Houston officer who questioned police staffing files free speech suit after he was forced out
A Houston patrol officer who went public with concerns about police staffing and was removed from duty has filed a federal civil rights suit alleging the department violated his free speech rights.
The unusual lawsuit by ex-officer, Kenneth Mitchell, targets HPD Chief Art Acevedo and two top officials in the department, for yanking him from his assignment after he questioned the closing of the Willowbrook neighborhood substation. Mitchell wrote a civic leader that the department was “gambling” with the safety of the neighborhood.
A free speech expert said there have maybe been about 50 such cases over the last 15 years around the nation.
Mitchell, 35, of Spring, who is now employed as a lawyer, is seeking damages to recover his HPD retirement, the loss of health insurance for his family and mental anguish..
Police commanders removed the senior officer to dispatch, considered a demotion, after Mitchell sent an email to a civic leader with facts and figures illustrating the impact of HPD’s shuttering of the Willowbrook storefront station would have on response times. Supervisors initiated an internal investigation and told him told him the email caused a public alarm, in violation of department policy.
HPD eventually permitted the officer to choose between a dishonorable discharge or resigning, and Mitchell chose to leave in July.
Mitchell’s lawyer, Randall Kallinen, said while it may be inconvenient that police officers have opinions, the First Amendment supersedes police policy.
“Police officers do not lose their right to freedom of speech when they get hired by the city of Houston,” Kallinen said. “Who better to be able to inform the public about policy issues effecting safety than the police officers working the streets.”
Mitchell did not violate his duties when he authored the email because they had nothing to do with writing emails or analyzing data on response times, his lawsuit argues.
A City of Houston spokesperson deferred to the police department, where spokesperson John Cannon said he could not comment on pending litigation.
Mitchell, sworn in as an officer in January 2006, was assigned to the Willowbrook area that he frequented as a child and where numerous members of his family lived and worked.
When HPD executives made the decision to close the office in January and create the North Belt Division , Mitchell opposed it, believing it would slow response times and decrease safety in the area for patrons and residents including his wife, relatives and friends. He expressed this to his supervisors.
On Mar. 22, 2018, Mitchell also sent an email about his concerns to Larry Lipton, president of the Northwest Chamber of Commerce, who had asked for documentation of the problem. The email was written during his off-hours from his personal email address, and detailed how the staffing will changed the day-to-day policing in the neighborhood.

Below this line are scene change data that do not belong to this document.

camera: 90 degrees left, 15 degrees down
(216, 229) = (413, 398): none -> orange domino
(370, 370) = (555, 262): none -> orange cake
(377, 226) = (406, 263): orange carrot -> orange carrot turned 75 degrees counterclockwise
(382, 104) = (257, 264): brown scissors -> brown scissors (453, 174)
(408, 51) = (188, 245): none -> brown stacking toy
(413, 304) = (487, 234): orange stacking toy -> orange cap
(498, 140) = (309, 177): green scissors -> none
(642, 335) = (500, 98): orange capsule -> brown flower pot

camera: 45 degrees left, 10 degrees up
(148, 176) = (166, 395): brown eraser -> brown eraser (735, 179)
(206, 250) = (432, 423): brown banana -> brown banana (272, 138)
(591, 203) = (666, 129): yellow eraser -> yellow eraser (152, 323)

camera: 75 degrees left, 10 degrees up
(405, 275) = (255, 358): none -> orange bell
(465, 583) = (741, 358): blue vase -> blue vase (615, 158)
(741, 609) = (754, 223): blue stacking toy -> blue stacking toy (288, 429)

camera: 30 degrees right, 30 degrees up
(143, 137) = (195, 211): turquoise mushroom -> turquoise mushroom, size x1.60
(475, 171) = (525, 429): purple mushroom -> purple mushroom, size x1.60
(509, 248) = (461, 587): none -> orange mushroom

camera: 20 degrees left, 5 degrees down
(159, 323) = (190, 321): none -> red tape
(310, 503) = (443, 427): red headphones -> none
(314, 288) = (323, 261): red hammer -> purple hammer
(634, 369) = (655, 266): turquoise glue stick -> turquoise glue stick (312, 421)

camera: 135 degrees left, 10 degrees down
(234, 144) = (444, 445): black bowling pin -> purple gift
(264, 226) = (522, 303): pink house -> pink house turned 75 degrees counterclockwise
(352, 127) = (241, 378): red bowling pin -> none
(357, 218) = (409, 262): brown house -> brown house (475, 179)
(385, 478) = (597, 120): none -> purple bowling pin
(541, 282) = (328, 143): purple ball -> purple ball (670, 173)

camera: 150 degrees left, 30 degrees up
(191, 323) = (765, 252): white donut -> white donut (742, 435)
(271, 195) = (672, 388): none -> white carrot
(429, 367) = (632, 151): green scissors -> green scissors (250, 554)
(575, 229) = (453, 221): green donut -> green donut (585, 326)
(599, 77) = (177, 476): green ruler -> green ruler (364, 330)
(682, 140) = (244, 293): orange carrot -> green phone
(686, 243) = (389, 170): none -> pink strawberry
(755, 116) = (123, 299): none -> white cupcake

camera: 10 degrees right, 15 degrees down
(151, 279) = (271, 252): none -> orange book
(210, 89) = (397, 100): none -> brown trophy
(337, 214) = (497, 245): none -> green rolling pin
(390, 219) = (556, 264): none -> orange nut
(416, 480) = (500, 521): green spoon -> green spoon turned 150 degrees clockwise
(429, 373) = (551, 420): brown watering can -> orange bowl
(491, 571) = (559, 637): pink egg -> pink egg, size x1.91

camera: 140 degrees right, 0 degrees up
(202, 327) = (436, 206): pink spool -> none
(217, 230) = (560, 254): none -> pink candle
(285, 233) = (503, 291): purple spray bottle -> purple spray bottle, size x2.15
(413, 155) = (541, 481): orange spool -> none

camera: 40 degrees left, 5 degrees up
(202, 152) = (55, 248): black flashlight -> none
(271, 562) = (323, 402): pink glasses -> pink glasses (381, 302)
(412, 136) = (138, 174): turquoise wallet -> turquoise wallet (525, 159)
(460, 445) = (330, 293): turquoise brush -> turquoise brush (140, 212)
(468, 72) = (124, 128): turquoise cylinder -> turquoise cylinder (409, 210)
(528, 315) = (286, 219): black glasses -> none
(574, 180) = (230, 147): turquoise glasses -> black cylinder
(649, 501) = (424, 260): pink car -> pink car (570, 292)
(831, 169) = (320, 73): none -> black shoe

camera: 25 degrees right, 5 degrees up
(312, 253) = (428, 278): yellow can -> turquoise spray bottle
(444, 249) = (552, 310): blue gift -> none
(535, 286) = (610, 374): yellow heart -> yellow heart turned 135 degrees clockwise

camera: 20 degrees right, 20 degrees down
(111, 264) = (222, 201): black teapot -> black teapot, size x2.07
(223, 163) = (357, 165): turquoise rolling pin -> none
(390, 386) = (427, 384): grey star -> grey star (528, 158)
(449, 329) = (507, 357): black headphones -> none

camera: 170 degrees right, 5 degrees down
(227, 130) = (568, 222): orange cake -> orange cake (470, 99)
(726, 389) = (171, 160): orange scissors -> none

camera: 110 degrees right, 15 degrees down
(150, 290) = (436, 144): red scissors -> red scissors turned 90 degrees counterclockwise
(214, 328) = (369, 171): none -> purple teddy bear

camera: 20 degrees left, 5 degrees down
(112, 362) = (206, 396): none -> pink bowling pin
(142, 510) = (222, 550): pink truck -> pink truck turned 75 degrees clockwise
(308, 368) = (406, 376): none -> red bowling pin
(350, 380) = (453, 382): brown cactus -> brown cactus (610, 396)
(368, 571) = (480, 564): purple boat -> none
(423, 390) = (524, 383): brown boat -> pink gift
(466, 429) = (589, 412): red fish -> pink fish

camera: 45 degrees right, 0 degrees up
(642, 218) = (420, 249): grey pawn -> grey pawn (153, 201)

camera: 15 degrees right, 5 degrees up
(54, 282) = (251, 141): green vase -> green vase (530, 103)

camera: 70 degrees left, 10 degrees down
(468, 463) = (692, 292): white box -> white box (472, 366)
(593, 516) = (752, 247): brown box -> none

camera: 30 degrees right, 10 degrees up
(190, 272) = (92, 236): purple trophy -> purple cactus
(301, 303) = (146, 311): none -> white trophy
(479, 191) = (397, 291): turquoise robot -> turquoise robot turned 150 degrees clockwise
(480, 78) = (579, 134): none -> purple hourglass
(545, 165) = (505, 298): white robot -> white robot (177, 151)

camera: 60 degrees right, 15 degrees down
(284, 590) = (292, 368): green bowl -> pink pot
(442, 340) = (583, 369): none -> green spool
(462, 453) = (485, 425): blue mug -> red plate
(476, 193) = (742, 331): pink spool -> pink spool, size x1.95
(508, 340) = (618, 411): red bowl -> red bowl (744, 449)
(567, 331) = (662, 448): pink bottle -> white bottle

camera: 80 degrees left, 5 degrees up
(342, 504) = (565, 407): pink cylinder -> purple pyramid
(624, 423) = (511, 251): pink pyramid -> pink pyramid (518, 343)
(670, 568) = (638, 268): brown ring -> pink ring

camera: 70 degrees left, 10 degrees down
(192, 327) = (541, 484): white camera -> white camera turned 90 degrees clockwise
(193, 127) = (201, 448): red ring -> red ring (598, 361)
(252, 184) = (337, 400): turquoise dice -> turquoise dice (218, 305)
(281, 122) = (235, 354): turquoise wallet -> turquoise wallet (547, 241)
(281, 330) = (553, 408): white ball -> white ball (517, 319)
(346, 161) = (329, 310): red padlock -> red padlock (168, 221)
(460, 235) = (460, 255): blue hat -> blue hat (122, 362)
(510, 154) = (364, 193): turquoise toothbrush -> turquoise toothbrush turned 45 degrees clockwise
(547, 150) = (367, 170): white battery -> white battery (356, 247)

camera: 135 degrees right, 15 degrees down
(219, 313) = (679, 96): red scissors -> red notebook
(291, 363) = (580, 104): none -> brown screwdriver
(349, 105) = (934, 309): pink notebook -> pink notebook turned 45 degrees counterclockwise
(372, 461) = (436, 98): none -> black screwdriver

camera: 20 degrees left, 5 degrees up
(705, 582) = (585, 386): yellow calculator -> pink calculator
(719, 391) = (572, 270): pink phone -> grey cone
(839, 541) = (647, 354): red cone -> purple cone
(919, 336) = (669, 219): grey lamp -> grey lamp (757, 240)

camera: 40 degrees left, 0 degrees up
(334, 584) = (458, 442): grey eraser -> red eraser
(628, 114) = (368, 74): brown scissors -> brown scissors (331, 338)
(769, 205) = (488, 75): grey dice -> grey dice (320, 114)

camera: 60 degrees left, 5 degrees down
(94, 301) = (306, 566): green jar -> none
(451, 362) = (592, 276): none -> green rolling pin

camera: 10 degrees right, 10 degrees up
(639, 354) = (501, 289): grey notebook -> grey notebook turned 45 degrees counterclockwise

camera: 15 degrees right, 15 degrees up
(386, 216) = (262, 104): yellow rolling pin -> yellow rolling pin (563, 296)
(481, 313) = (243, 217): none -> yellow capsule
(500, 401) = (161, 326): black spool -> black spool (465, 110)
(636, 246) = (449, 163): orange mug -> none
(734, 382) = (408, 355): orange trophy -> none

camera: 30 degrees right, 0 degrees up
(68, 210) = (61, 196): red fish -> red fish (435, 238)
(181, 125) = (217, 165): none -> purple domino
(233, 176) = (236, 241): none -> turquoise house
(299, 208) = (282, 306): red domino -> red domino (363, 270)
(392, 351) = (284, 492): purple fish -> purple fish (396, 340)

Mitchell writes that, “Management is just gambling, betting that nothing will happen or the incidents that hold will not progress.” He says the community has gotten the short end of the stick because more resources are needed in Greenspoint.
“An active shooter or serious incident will happen in Willowbrook,” the email says. “No one will question the coverage, because eventually there will be a response.”
There have been just a handful of cases each year involving free speech by law enforcement officers over the past 15 years, said Chip Babcock, a Houston-based partner at the Jackson Walker law firm, who specializes in free speech cases. He estimated that the cases have gone both ways, depending on the circumstances of the speech.
Babcock, who has no connection to this case, said he didn’t think causing a public alarm is an argument that will hold.
“There are a lot of things that are alarming to the public but nevertheless need to be said,” he said. “You can’t defend the policy just on the grounds that somebody’s going to be worried about it.”
Historically, courts have given cities more latitude to restrict officials’ speech in the interest of keeping departments running smoothly.
“The real question is, does this police officer have a right to say what he said?” Babcock said.